WORK INSTRUCTIONS: Exactly as written, print out each entry in the data, with no pictures.

(Document structure recognition data)

==*==

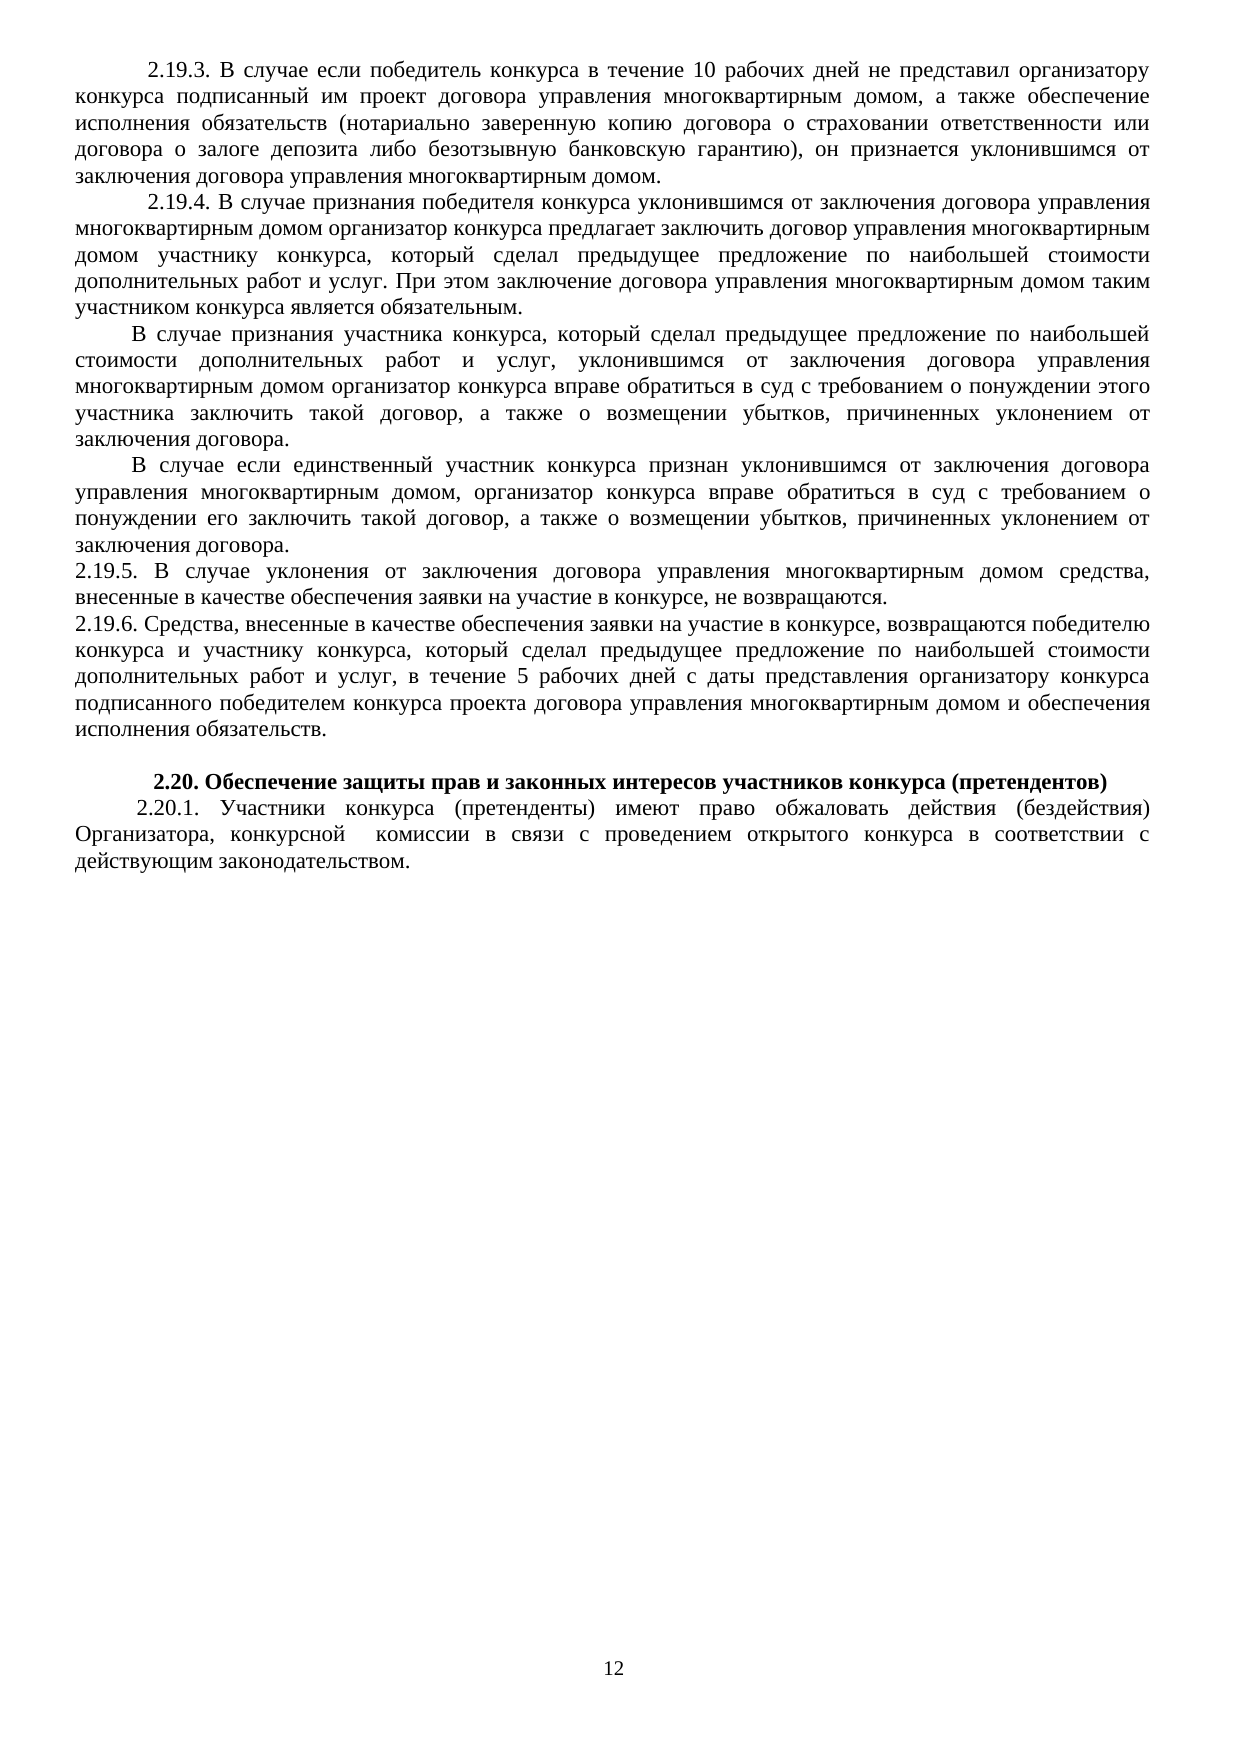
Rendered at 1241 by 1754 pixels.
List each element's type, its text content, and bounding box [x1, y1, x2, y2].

text 2.19.3. В случае если победитель конкурса в течение 10 рабочих дней не представил организатору конкурса подписанный им проект договора управления многоквартирным домом, а также обеспечение исполнения обязательств (нотариально заверенную копию договора о страховании ответственности или договора о залоге депозита либо безотзывную банковскую гарантию), он признается уклонившимся от заключения договора управления многоквартирным домом. [75, 56, 1152, 188]
text 2.19.6. Средства, внесенные в качестве обеспечения заявки на участие в конкурсе, возвращаются победителю конкурса и участнику конкурса, который сделал предыдущее предложение по наибольшей стоимости дополнительных работ и услуг, в течение 5 рабочих дней с даты представления организатору конкурса подписанного победителем конкурса проекта договора управления многоквартирным домом и обеспечения исполнения обязательств. [75, 610, 1152, 741]
subtitle 2.20. Обеспечение защиты прав и законных интересов участников конкурса (претендентов) [75, 768, 1152, 794]
text 2.20.1. Участники конкурса (претенденты) имеют право обжаловать действия (бездействия) Организатора, конкурсной комиссии в связи с проведением открытого конкурса в соответствии с действующим законодательством. [75, 794, 1152, 873]
text В случае признания участника конкурса, который сделал предыдущее предложение по наибольшей стоимости дополнительных работ и услуг, уклонившимся от заключения договора управления многоквартирным домом организатор конкурса вправе обратиться в суд с требованием о понуждении этого участника заключить такой договор, а также о возмещении убытков, причиненных уклонением от заключения договора. [75, 320, 1152, 452]
text 2.19.5. В случае уклонения от заключения договора управления многоквартирным домом средства, внесенные в качестве обеспечения заявки на участие в конкурсе, не возвращаются. [75, 557, 1152, 610]
text 2.19.4. В случае признания победителя конкурса уклонившимся от заключения договора управления многоквартирным домом организатор конкурса предлагает заключить договор управления многоквартирным домом участнику конкурса, который сделал предыдущее предложение по наибольшей стоимости дополнительных работ и услуг. При этом заключение договора управления многоквартирным домом таким участником конкурса является обязательным. [75, 188, 1152, 320]
text В случае если единственный участник конкурса признан уклонившимся от заключения договора управления многоквартирным домом, организатор конкурса вправе обратиться в суд с требованием о понуждении его заключить такой договор, а также о возмещении убытков, причиненных уклонением от заключения договора. [75, 452, 1152, 557]
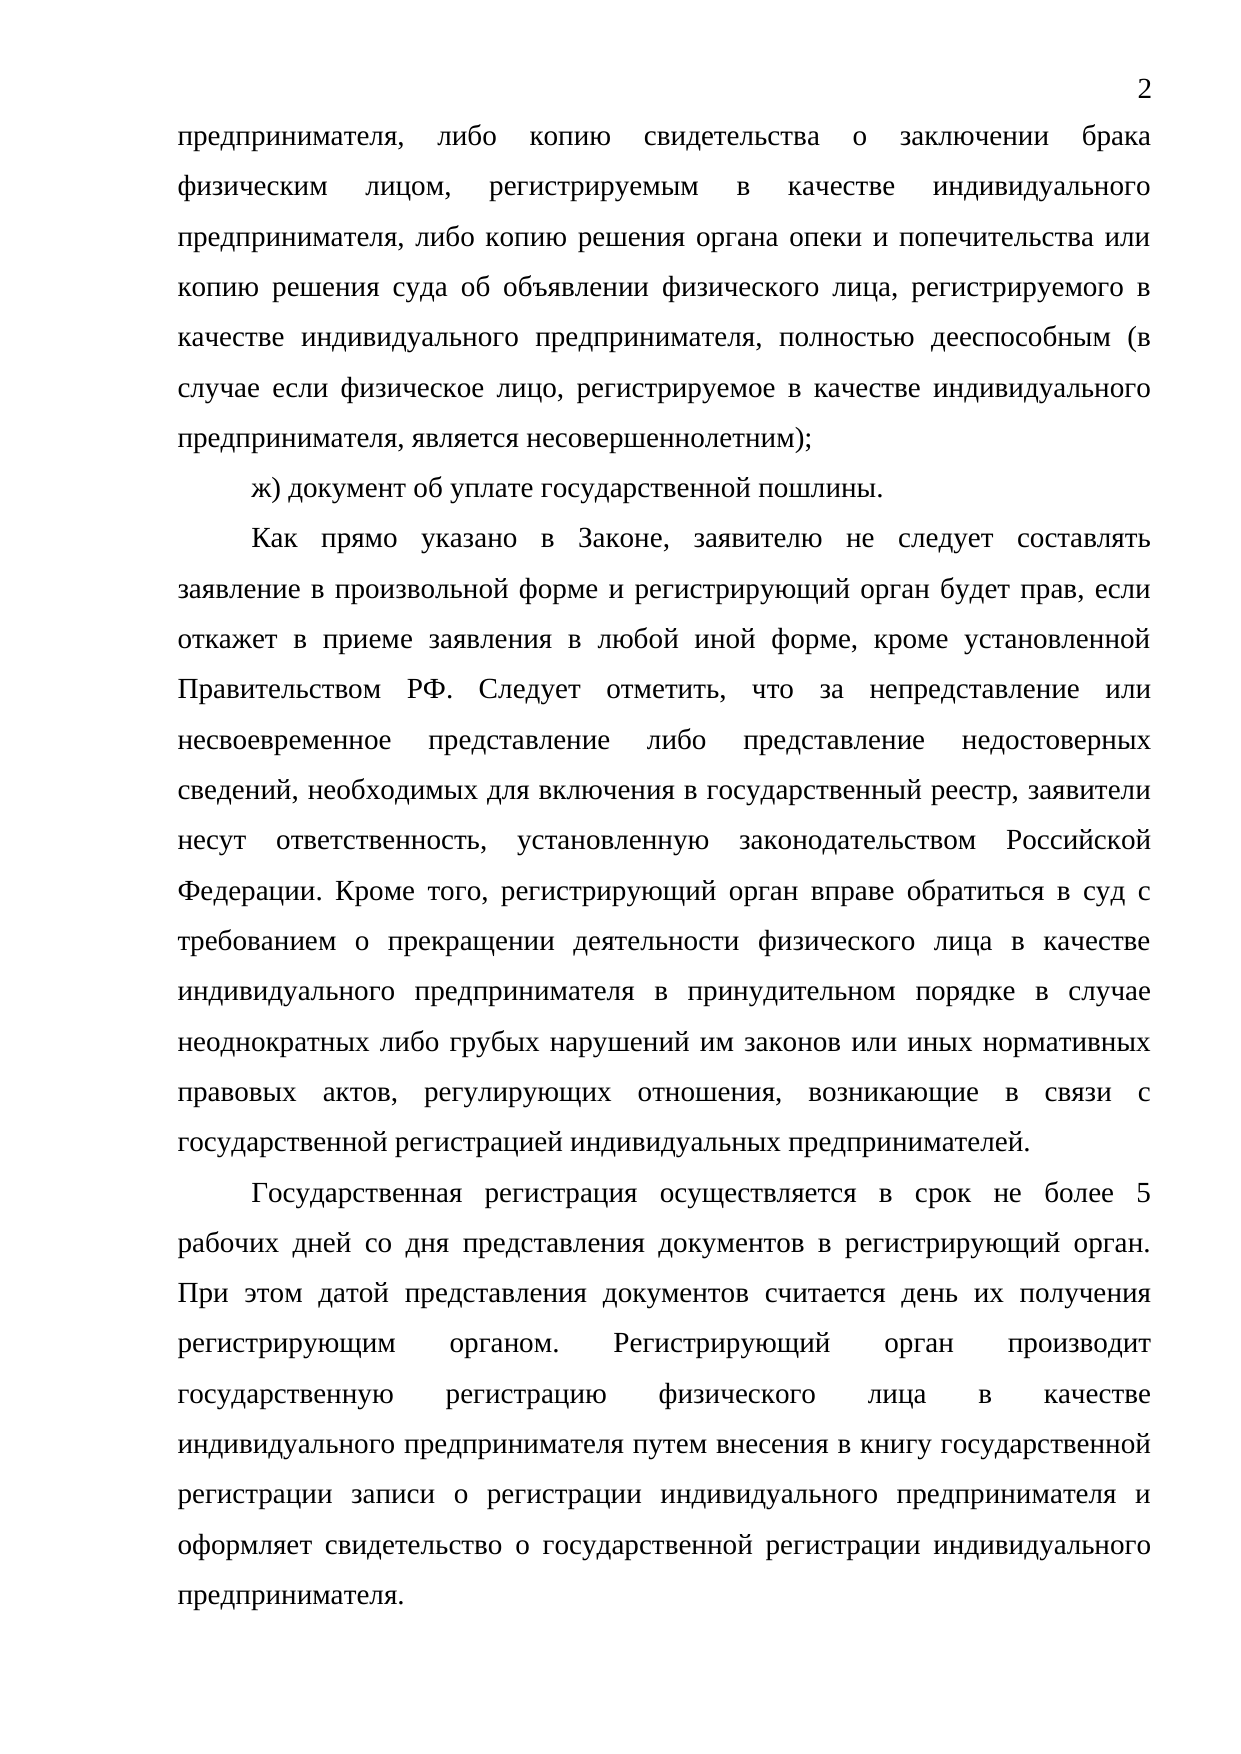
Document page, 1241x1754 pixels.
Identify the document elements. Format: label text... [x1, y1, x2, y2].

text Государственная регистрация осуществляется в срок не более 5 рабочих дней со дня представления документов в регистрирующий орган. При этом датой представления документов считается день их получения регистрирующим органом. Регистрирующий орган производит государственную регистрацию физического лица в качестве индивидуального предпринимателя путем внесения в книгу государственной регистрации записи о регистрации индивидуального предпринимателя и оформляет свидетельство о государственной регистрации индивидуального предпринимателя. [177, 1175, 1152, 1611]
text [177, 118, 1152, 453]
text ж) документ об уплате государственной пошлины. [177, 470, 1152, 504]
text Как прямо указано в Законе, заявителю не следует составлять заявление в произвольной форме и регистрирующий орган будет прав, если откажет в приеме заявления в любой иной форме, кроме установленной Правительством РФ. Следует отметить, что за непредставление или несвоевременное представление либо представление недостоверных сведений, необходимых для включения в государственный реестр, заявители несут ответственность, установленную законодательством Российской Федерации. Кроме того, регистрирующий орган вправе обратиться в суд с требованием о прекращении деятельности физического лица в качестве индивидуального предпринимателя в принудительном порядке в случае неоднократных либо грубых нарушений им законов или иных нормативных правовых актов, регулирующих отношения, возникающие в связи с государственной регистрацией индивидуальных предпринимателей. [177, 521, 1152, 1158]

==*==

EXERCISE ANSWER:
Rendered at 1241 by 1754 pixels.
List each element's type, its text content, and bounding box [x1, y1, x2, y2].

text 2.19.3. В случае если победитель конкурса в течение 10 рабочих дней не представил организатору конкурса подписанный им проект договора управления многоквартирным домом, а также обеспечение исполнения обязательств (нотариально заверенную копию договора о страховании ответственности или договора о залоге депозита либо безотзывную банковскую гарантию), он признается уклонившимся от заключения договора управления многоквартирным домом. [75, 56, 1152, 188]
text 2.19.6. Средства, внесенные в качестве обеспечения заявки на участие в конкурсе, возвращаются победителю конкурса и участнику конкурса, который сделал предыдущее предложение по наибольшей стоимости дополнительных работ и услуг, в течение 5 рабочих дней с даты представления организатору конкурса подписанного победителем конкурса проекта договора управления многоквартирным домом и обеспечения исполнения обязательств. [75, 610, 1152, 741]
subtitle 2.20. Обеспечение защиты прав и законных интересов участников конкурса (претендентов) [75, 768, 1152, 794]
text 2.20.1. Участники конкурса (претенденты) имеют право обжаловать действия (бездействия) Организатора, конкурсной комиссии в связи с проведением открытого конкурса в соответствии с действующим законодательством. [75, 794, 1152, 873]
text В случае признания участника конкурса, который сделал предыдущее предложение по наибольшей стоимости дополнительных работ и услуг, уклонившимся от заключения договора управления многоквартирным домом организатор конкурса вправе обратиться в суд с требованием о понуждении этого участника заключить такой договор, а также о возмещении убытков, причиненных уклонением от заключения договора. [75, 320, 1152, 452]
text 2.19.5. В случае уклонения от заключения договора управления многоквартирным домом средства, внесенные в качестве обеспечения заявки на участие в конкурсе, не возвращаются. [75, 557, 1152, 610]
text 2.19.4. В случае признания победителя конкурса уклонившимся от заключения договора управления многоквартирным домом организатор конкурса предлагает заключить договор управления многоквартирным домом участнику конкурса, который сделал предыдущее предложение по наибольшей стоимости дополнительных работ и услуг. При этом заключение договора управления многоквартирным домом таким участником конкурса является обязательным. [75, 188, 1152, 320]
text В случае если единственный участник конкурса признан уклонившимся от заключения договора управления многоквартирным домом, организатор конкурса вправе обратиться в суд с требованием о понуждении его заключить такой договор, а также о возмещении убытков, причиненных уклонением от заключения договора. [75, 452, 1152, 557]
Document page, 1241x1754 pixels.
Identify the document elements. Format: label text... [x1, y1, x2, y2].

text Государственная регистрация осуществляется в срок не более 5 рабочих дней со дня представления документов в регистрирующий орган. При этом датой представления документов считается день их получения регистрирующим органом. Регистрирующий орган производит государственную регистрацию физического лица в качестве индивидуального предпринимателя путем внесения в книгу государственной регистрации записи о регистрации индивидуального предпринимателя и оформляет свидетельство о государственной регистрации индивидуального предпринимателя. [177, 1175, 1152, 1611]
text [177, 118, 1152, 453]
text ж) документ об уплате государственной пошлины. [177, 470, 1152, 504]
text Как прямо указано в Законе, заявителю не следует составлять заявление в произвольной форме и регистрирующий орган будет прав, если откажет в приеме заявления в любой иной форме, кроме установленной Правительством РФ. Следует отметить, что за непредставление или несвоевременное представление либо представление недостоверных сведений, необходимых для включения в государственный реестр, заявители несут ответственность, установленную законодательством Российской Федерации. Кроме того, регистрирующий орган вправе обратиться в суд с требованием о прекращении деятельности физического лица в качестве индивидуального предпринимателя в принудительном порядке в случае неоднократных либо грубых нарушений им законов или иных нормативных правовых актов, регулирующих отношения, возникающие в связи с государственной регистрацией индивидуальных предпринимателей. [177, 521, 1152, 1158]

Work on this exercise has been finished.